I haven't been able to find anything that shows a memory that can read and write in the same clock on the same bus. Everything with simultaneous reads and writes has two data busses. That idea of reading and writing in the same clock on the same bus is a dead end, as far as I can tell.
I keep going back to this quote from Digital Foundry and I can't make sense of it.
... Now that close-to-final silicon is available, Microsoft has revised its own figures upwards significantly, telling developers that 192GB/s is now theoretically possible.

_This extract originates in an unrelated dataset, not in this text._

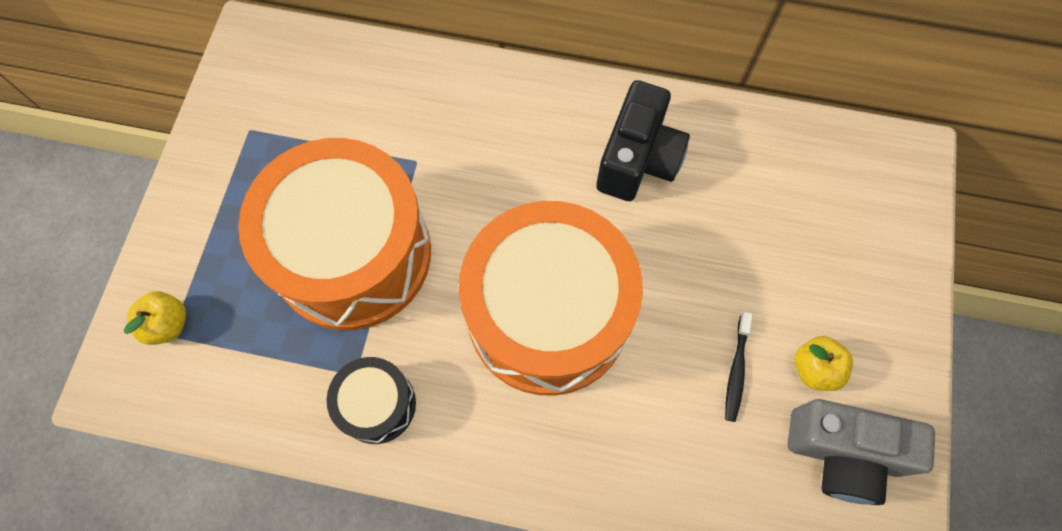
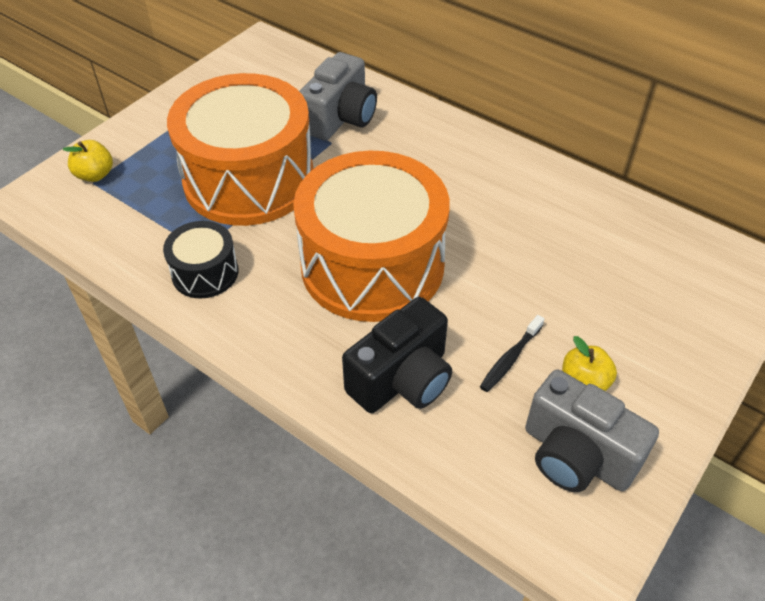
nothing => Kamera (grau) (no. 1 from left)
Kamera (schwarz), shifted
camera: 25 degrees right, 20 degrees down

Well, according to sources who have been briefed by Microsoft, the original bandwidth claim derives from a pretty basic calculation - 128 bytes per block multiplied by the GPU speed of 800MHz offers up the previous max throughput of 102.4GB/s. It's believed that this calculation remains true for separate read/write operations from and to the ESRAM. However, with near-final production silicon, Microsoft techs have found that the hardware is capable of reading and writing simultaneously. Apparently, there are spare processing cycle "holes" that can be utilised for additional operations. Theoretical peak performance is one thing, but in real-life scenarios it's believed that 133GB/s throughput has been achieved with alpha transparency blending operations (FP16 x4).
The only thing that makes sense for "simultaneous" reads and writes is two busses. It can't be that they enabled DDR that wasn't previously working, because that would double bandwidth for reading or writing, and this says those individual operations remain at 102.4 GB/s. Oh well. I guess there's really nowhere for this conversation to go until someone leaks a clarification.